**Provided passage:**
- - - - -

Ridley Scott is one of the pre-eminent big-budget filmmakers in English, known for working on a grand scale in a wide range of genres, from science fiction to historical epics.
Scott developed his pictorial visual style in TV commercial direction until he debuted with one of his best features, the period drama The Duellists (1977), starring Harvey Keitel, Keith Carradine, Albert Finney, Edward Fox, and Stacy Keach, and premiering at the Cannes film festival (where it won the Camera d’Or).
Scott’s stunning follow-up foretold the general pattern of his career—alternating genres from project to project—with his groundbreaking sci-fi/horror/thriller,
Alien (1979), written by Dan O’Bannon and starring Sigourney Weaver, Tom Skerritt, Veronica Cartwright, Harry Dean Stanton, John Hurt, Yaphet Kotto, and John Hurt; the movie’s powerful $185 million gross spawned an enduring franchise of seven sequels, crossovers, and two prequels, both directed by Scott:
Prometheus (2012), starring Noomi Rapace, Michael Fassbender, Charlize Theron,
Guy Pearce, and
Idris Elba; and
Alien: Covenant (2017), starring Fassbender, Demian Bichir, Katherine Waterston, Billy Crudup, and Danny McBride.
Ridley Scott followed with what remains his most beloved and iconic movie,
Blade Runner (1982), works with a highly complex production and release history (and with as many as four different versions, including an advertised 1992 “director’s cut” and a Scott-approved “final cut” version released in 2007) and the most influential sci-fi movie since Stanley Kubrick’s
2001: A Space Odyssey (1968), starring Harrison Ford, Rutger Hauer, Sean Young, and Edward James Olmos, and realizing a profit after several decades in post-theatrical release.
Scott opted for the fantasy genre next with the Brothers Grimm-inspired
Legend (1985), his second feature in a row that exists in multiple versions (each with a different ending!), and starring
Tom Cruise, Mia Sara, and Tim Curry. The police thriller was Scott’s next genre choice for the commercially disappointing though visually rich
Someone to Watch Over Me (1987), with Tom Berenger, Mimi Rogers, and Lorraine Bracco. Scott joined star Michael Douglas for the Japan-based actioner,
Black Rain (1989), with Andy Garcia, Ken Takakura, and Kate Capshaw, which proved Scott’s best box-office performance since Alien with a $134-plus-million global gross.
Ridley Scott catapulted his directorial career with a movie that became a social phenomenon and the definitive feminist epic of that era--
Thelma & Louise (1991)—written by (Oscar-winning) Callie Khouri and co-starring Susan Sarandon, Geena Davis, Harvey Keitel, and (in his breakthrough)
Brad Pitt, and earning six Oscar nominations and over $45 million gross after premiering at the Cannes film festival.

- - - - -

**Material supplied:**
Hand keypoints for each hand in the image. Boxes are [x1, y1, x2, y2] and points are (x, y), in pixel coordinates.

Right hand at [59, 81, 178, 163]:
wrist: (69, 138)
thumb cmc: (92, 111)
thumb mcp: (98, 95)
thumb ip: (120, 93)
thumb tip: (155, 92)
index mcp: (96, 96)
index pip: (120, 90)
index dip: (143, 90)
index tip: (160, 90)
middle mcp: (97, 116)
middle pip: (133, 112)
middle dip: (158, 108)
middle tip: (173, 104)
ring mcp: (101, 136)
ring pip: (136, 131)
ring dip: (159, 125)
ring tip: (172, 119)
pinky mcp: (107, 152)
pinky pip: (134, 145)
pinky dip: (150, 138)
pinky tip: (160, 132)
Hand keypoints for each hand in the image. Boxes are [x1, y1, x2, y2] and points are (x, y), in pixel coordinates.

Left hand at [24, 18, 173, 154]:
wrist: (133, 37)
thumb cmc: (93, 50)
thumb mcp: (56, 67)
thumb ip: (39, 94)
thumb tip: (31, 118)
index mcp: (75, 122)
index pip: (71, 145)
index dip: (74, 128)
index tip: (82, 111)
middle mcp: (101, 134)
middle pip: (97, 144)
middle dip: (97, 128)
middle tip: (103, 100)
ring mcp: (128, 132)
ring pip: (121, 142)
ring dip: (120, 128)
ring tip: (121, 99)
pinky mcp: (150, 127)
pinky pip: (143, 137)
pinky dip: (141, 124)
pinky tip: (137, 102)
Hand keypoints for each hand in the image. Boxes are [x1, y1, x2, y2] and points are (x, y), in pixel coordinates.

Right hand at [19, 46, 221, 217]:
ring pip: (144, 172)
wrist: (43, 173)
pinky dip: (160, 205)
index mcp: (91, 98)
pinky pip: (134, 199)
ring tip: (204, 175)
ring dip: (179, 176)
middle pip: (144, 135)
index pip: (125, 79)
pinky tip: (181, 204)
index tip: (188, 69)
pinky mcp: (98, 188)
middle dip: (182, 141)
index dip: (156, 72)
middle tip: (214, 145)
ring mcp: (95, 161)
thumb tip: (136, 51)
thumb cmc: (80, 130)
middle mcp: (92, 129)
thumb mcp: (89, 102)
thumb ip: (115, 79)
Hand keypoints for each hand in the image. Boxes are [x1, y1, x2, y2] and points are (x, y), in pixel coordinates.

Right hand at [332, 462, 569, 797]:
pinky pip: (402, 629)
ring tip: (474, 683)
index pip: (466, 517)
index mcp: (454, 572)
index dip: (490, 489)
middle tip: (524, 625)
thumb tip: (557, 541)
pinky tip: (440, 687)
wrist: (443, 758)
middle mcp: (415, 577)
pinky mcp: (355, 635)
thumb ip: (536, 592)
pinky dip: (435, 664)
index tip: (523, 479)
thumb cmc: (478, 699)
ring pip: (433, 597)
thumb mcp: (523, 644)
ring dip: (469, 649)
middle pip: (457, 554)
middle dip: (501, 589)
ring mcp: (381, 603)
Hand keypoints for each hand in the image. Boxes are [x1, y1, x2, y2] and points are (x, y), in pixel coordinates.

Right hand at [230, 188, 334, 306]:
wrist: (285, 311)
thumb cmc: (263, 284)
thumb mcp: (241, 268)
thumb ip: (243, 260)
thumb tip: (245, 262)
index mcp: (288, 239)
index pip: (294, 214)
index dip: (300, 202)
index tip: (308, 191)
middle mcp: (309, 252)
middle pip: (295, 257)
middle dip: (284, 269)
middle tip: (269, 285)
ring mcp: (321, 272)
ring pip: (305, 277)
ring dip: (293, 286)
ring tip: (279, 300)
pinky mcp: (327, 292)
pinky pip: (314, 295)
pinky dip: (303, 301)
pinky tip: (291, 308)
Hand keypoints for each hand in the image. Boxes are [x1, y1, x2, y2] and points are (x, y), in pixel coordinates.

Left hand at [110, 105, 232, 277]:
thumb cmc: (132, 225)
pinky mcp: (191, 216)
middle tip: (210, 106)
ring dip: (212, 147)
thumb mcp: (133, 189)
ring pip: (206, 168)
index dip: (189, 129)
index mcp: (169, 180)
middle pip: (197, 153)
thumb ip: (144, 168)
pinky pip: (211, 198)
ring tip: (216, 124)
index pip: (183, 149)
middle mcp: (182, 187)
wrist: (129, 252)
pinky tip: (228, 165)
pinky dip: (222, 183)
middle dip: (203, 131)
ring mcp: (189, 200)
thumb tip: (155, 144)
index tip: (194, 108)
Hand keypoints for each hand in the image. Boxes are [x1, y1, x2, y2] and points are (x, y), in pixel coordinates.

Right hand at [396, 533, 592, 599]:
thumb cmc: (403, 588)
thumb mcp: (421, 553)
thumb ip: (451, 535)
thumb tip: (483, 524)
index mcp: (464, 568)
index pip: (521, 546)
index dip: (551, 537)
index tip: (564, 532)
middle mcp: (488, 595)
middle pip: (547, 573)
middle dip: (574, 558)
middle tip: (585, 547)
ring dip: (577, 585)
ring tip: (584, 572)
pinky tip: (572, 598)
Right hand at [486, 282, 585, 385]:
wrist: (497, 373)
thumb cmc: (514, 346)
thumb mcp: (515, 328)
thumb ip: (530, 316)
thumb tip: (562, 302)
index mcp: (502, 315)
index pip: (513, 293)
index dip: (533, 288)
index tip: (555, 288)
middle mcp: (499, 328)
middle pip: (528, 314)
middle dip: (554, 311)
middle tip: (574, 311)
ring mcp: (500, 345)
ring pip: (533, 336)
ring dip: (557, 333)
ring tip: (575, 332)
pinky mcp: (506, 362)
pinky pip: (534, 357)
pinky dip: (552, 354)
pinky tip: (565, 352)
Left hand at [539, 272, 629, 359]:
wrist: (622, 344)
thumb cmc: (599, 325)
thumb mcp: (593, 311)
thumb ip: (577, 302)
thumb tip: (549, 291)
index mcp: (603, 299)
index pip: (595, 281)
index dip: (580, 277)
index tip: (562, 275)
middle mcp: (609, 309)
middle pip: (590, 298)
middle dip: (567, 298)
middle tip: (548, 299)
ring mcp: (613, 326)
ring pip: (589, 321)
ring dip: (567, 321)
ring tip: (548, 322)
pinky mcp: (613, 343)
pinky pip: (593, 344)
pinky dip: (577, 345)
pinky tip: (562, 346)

- - - - -

**Problem 1:**
Transcribe the Ridley Scott passage between "Ridley Scott catapulted" and "(in his breakthrough)", inclusive.
**Problem 2:**
In the Ridley Scott passage, what award did The Duellists win at the Cannes film festival?
**Problem 3:**
Name every Ridley Scott film from the 1980s that the Ridley Scott passage mentions, along with its year.
The items play no part in the work here.

**Written solution 1:**
Ridley Scott catapulted his directorial career with a movie that became a social phenomenon and the definitive feminist epic of that era--
Thelma & Louise (1991)—written by (Oscar-winning) Callie Khouri and co-starring Susan Sarandon, Geena Davis, Harvey Keitel, and (in his breakthrough)

**Written solution 2:**
The Camera d'Or.

**Written solution 3:**
Blade Runner (1982)
Legend (1985)
Someone to Watch Over Me (1987)
Black Rain (1989)